--- Assignment ---
Exact copies of all the lines below are wanted, without a single picture.

======

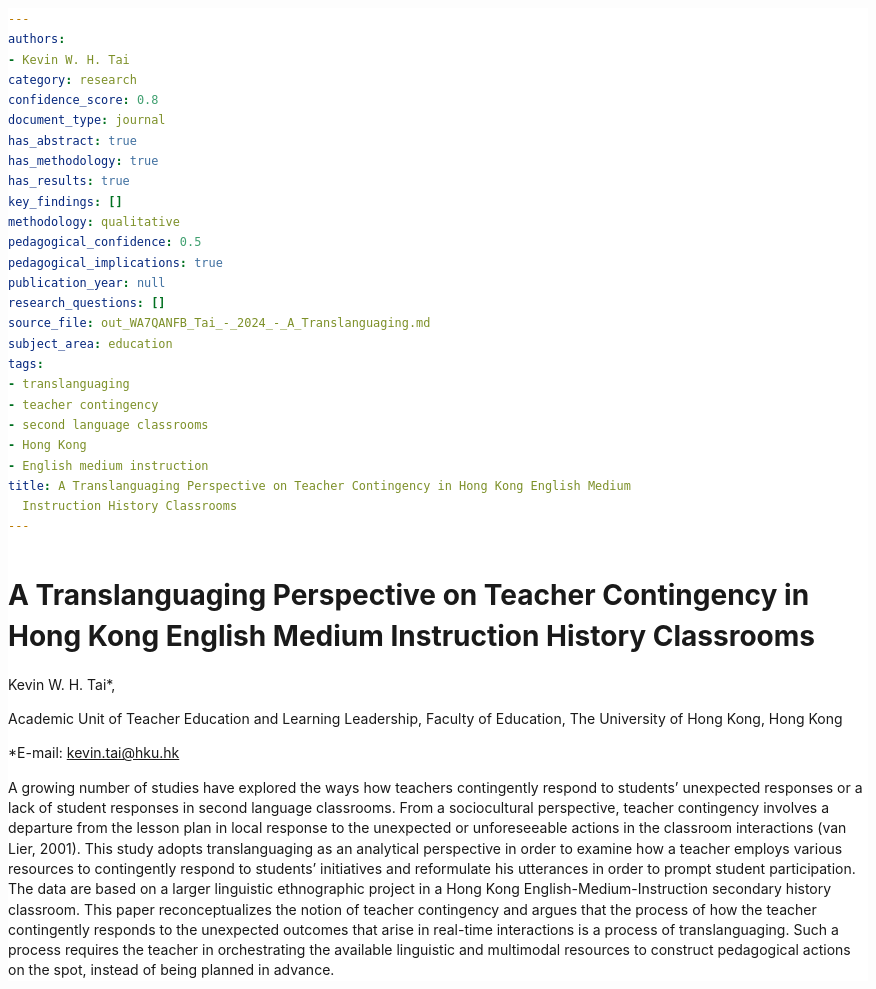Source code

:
 ```yaml
---
authors:
- Kevin W. H. Tai
category: research
confidence_score: 0.8
document_type: journal
has_abstract: true
has_methodology: true
has_results: true
key_findings: []
methodology: qualitative
pedagogical_confidence: 0.5
pedagogical_implications: true
publication_year: null
research_questions: []
source_file: out_WA7QANFB_Tai_-_2024_-_A_Translanguaging.md
subject_area: education
tags:
- translanguaging
- teacher contingency
- second language classrooms
- Hong Kong
- English medium instruction
title: A Translanguaging Perspective on Teacher Contingency in Hong Kong English Medium
  Instruction History Classrooms
---
```


# A Translanguaging Perspective on Teacher Contingency in Hong Kong English Medium Instruction History Classrooms

Kevin W. H. Tai\*,

Academic Unit of Teacher Education and Learning Leadership, Faculty of Education, The University of Hong Kong, Hong Kong

\*E-mail: kevin.tai@hku.hk

A growing number of studies have explored the ways how teachers contingently respond to students’ unexpected responses or a lack of student responses in second language classrooms. From a sociocultural perspective, teacher contingency involves a departure from the lesson plan in local response to the unexpected or unforeseeable actions in the classroom interactions (van Lier, 2001). This study adopts translanguaging as an analytical perspective in order to examine how a teacher employs various resources to contingently respond to students’ initiatives and reformulate his utterances in order to prompt student participation. The data are based on a larger linguistic ethnographic project in a Hong Kong English-Medium-Instruction secondary history classroom. This paper reconceptualizes the notion of teacher contingency and argues that the process of how the teacher contingently responds to the unexpected outcomes that arise in real-time interactions is a process of translanguaging. Such a process requires the teacher in orchestrating the available linguistic and multimodal resources to construct pedagogical actions on the spot, instead of being planned in advance.
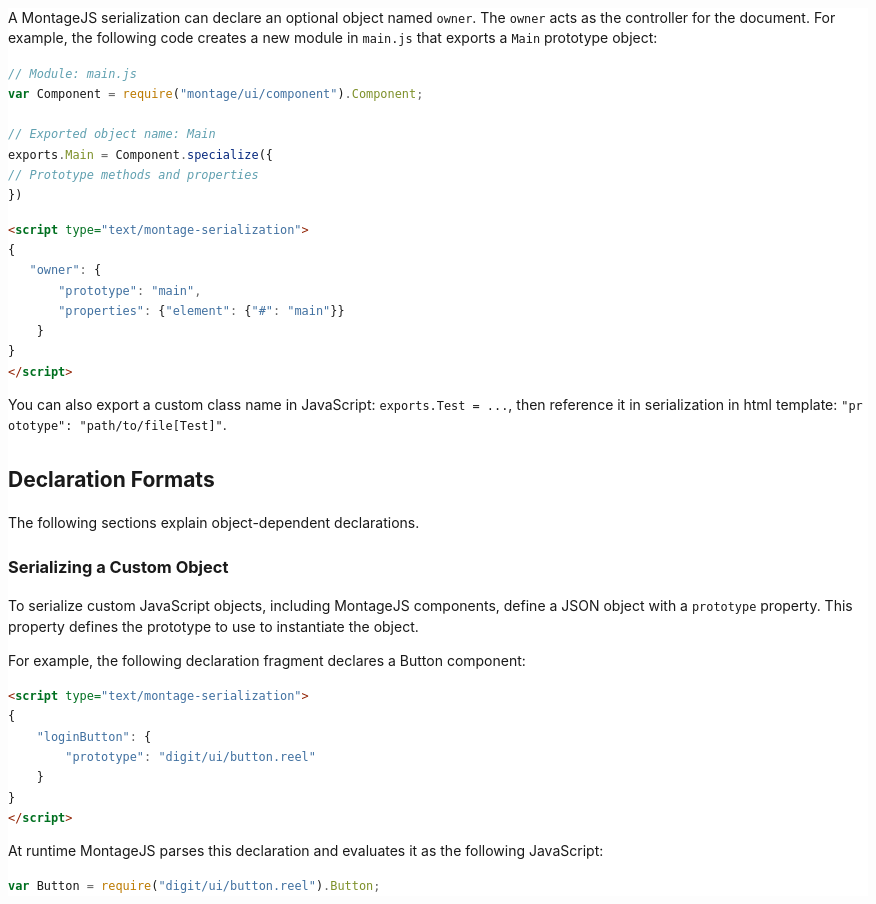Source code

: A MontageJS serialization can declare an optional object named `owner`. The `owner` acts as the controller for the document. For example, the following code creates a new module in `main.js` that exports a `Main` prototype object:

```js
// Module: main.js
var Component = require("montage/ui/component").Component;

// Exported object name: Main
exports.Main = Component.specialize({
// Prototype methods and properties
})
```

```html
<script type="text/montage-serialization">
{
   "owner": {
       "prototype": "main",
       "properties": {"element": {"#": "main"}}
    }
}
</script>
```

You can also export a custom class name in JavaScript: `exports.Test = ...`, then reference it in serialization in html template: `"prototype": "path/to/file[Test]"`.


## Declaration Formats

The following sections explain object-dependent declarations.


### Serializing a Custom Object

To serialize custom JavaScript objects, including MontageJS components, define a JSON object with a `prototype` property. This property defines the prototype to use to instantiate the object.

For example, the following declaration fragment declares a Button component:

```html
<script type="text/montage-serialization">
{
    "loginButton": {
        "prototype": "digit/ui/button.reel"
    }
}
</script>
```

At runtime MontageJS parses this declaration and evaluates it as the following JavaScript:

```js
var Button = require("digit/ui/button.reel").Button;
```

======

--- Finished exercise ---
Source code

:
 ```yaml
---
authors:
- Kevin W. H. Tai
category: research
confidence_score: 0.8
document_type: journal
has_abstract: true
has_methodology: true
has_results: true
key_findings: []
methodology: qualitative
pedagogical_confidence: 0.5
pedagogical_implications: true
publication_year: null
research_questions: []
source_file: out_WA7QANFB_Tai_-_2024_-_A_Translanguaging.md
subject_area: education
tags:
- translanguaging
- teacher contingency
- second language classrooms
- Hong Kong
- English medium instruction
title: A Translanguaging Perspective on Teacher Contingency in Hong Kong English Medium
  Instruction History Classrooms
---
```


# A Translanguaging Perspective on Teacher Contingency in Hong Kong English Medium Instruction History Classrooms

Kevin W. H. Tai\*,

Academic Unit of Teacher Education and Learning Leadership, Faculty of Education, The University of Hong Kong, Hong Kong

\*E-mail: kevin.tai@hku.hk

A growing number of studies have explored the ways how teachers contingently respond to students’ unexpected responses or a lack of student responses in second language classrooms. From a sociocultural perspective, teacher contingency involves a departure from the lesson plan in local response to the unexpected or unforeseeable actions in the classroom interactions (van Lier, 2001). This study adopts translanguaging as an analytical perspective in order to examine how a teacher employs various resources to contingently respond to students’ initiatives and reformulate his utterances in order to prompt student participation. The data are based on a larger linguistic ethnographic project in a Hong Kong English-Medium-Instruction secondary history classroom. This paper reconceptualizes the notion of teacher contingency and argues that the process of how the teacher contingently responds to the unexpected outcomes that arise in real-time interactions is a process of translanguaging. Such a process requires the teacher in orchestrating the available linguistic and multimodal resources to construct pedagogical actions on the spot, instead of being planned in advance.
Source code

: A MontageJS serialization can declare an optional object named `owner`. The `owner` acts as the controller for the document. For example, the following code creates a new module in `main.js` that exports a `Main` prototype object:

```js
// Module: main.js
var Component = require("montage/ui/component").Component;

// Exported object name: Main
exports.Main = Component.specialize({
// Prototype methods and properties
})
```

```html
<script type="text/montage-serialization">
{
   "owner": {
       "prototype": "main",
       "properties": {"element": {"#": "main"}}
    }
}
</script>
```

You can also export a custom class name in JavaScript: `exports.Test = ...`, then reference it in serialization in html template: `"prototype": "path/to/file[Test]"`.


## Declaration Formats

The following sections explain object-dependent declarations.


### Serializing a Custom Object

To serialize custom JavaScript objects, including MontageJS components, define a JSON object with a `prototype` property. This property defines the prototype to use to instantiate the object.

For example, the following declaration fragment declares a Button component:

```html
<script type="text/montage-serialization">
{
    "loginButton": {
        "prototype": "digit/ui/button.reel"
    }
}
</script>
```

At runtime MontageJS parses this declaration and evaluates it as the following JavaScript:

```js
var Button = require("digit/ui/button.reel").Button;
```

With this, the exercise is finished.